Technology

Spotify’s Daniel Ek wants to give €1 billion to Europe’s tech startups. It won’t help

Spotify’s Daniel Ek wants to give €1 billion to Europe’s tech startups. It won’t help

Daniel Ek, founder and CEO of Spotify, announced that he plans to invest € 1 billion of his own money over the next decade in tech startups in Europe.

A public listing on the Stock Exchange. Values. New York Stocks and a market valuation of $ 43 billion.

Very few European tech companies make it onto the world stage. The entire continent has a single technology company valued at more than $ 100 billion: the venerable enterprise software company SAP. In recent years, Europe has produced a growing number of venture capital-backed companies with valuations in excess of $ 1 billion; Last year there were a total of 99, according to a report by venture capital firm Atomico, compared to less than 50 in just two years. earlier.

But the truth is that Europe remains far behind the United States and Asia in their ability to produce independent technology companies with global impact. In 2019 in the US, 78 company-backed startups crossed the $ 1 billion valuation threshold in just those 12 months. It remains true that many of Europe’s most promising tech companies end up being acquired by American or Asian tech giants or relocated to the United States for better access to both investors and clients.

Not all money is the same

While wealthy individuals and family offices have played a larger role as limited partners in venture funds in recent decades, the vast majority of venture capital funds in the U.S. come from pension funds and endowments. . . philanthropic and university. Just one giant pension fund in the US, the California Employee Retirement System (Calpers), had about $ 550 million committed to venture capital at the end of 2019, according to the Venture Capital Journal.

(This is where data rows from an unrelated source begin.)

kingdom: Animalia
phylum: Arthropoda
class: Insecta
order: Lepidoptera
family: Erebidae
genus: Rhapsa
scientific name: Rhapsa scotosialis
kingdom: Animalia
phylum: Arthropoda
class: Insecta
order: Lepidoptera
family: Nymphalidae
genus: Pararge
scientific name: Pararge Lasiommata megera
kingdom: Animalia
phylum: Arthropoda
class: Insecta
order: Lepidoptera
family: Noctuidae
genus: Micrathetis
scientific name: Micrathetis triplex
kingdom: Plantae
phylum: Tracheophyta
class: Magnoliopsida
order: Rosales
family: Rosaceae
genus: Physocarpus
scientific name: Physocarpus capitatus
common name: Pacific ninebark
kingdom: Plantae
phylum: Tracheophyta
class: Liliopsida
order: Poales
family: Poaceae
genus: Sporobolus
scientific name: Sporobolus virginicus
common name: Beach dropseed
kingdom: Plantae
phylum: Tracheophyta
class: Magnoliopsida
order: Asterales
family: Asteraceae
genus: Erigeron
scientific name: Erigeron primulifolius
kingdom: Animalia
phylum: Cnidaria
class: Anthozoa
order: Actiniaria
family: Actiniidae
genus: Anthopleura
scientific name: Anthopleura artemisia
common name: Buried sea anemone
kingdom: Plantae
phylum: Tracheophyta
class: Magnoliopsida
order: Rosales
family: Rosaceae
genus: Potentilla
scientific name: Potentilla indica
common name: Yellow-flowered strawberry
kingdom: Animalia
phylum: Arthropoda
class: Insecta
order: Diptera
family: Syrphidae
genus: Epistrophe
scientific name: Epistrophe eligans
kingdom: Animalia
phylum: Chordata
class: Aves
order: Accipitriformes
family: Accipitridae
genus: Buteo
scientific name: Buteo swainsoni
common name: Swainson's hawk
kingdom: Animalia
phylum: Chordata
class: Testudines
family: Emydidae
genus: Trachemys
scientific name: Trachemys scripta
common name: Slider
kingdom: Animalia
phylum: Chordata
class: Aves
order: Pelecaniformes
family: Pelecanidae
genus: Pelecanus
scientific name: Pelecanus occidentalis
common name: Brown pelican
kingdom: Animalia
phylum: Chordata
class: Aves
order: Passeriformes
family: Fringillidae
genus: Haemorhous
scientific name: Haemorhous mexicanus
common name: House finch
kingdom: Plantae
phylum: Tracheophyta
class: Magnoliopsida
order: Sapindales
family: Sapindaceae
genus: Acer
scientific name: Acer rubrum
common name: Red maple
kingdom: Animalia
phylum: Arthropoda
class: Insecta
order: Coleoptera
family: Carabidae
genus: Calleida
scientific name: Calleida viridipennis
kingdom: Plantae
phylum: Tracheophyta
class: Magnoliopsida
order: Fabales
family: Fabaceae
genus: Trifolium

Meanwhile, in Europe, many pension funds, especially those affiliated with the government, have been banned from investing in venture capital because it was considered too high risk. This is beginning to change. Approximately 62% of European pension funds have created some type of private equity investment program and currently represent approximately 30% of funds committed to European private equity. But that compares to the north of 50% in the US.

The need for pensions to start supporting venture capital is even more acute in Europe because another large investor in American hedge funds – university and philanthropic donations – is almost completely absent in Europe, where these institutions are heavily funded. measured with public funds and have no significant private donations to draw from. in.

Startup bugs

Then there’s the other problem Ek pointed out: the lack of “inspiration” from the European founders. Somehow that problem is being fixed only thanks to people like Ek. While young European graduates once aspired to nothing more than nice and comfortable jobs in large established corporations with five weeks of vacation a year and the prospect of early retirement and retirement, many have now been bitten by the startup virus. It’s not difficult these days to find young entrepreneurs in Europe who want to grow big companies and get rich like Ek himself.

But it is not a fact that that kind of ambition produces tech giants that surpass the world. What the European founders seem to lack, to quote former US President George H.W. Bush, is “the question of vision.”

It is rare to find a European entrepreneur speaking about his company in the messianic “world-changing” language common among his brothers (and most of them are brothers) in Silicon Valley. The best you get from the founders of Europe is a promise to radically transform a particular industry. But a higher consciousness through software, saving souls download by download, Europe does not do that.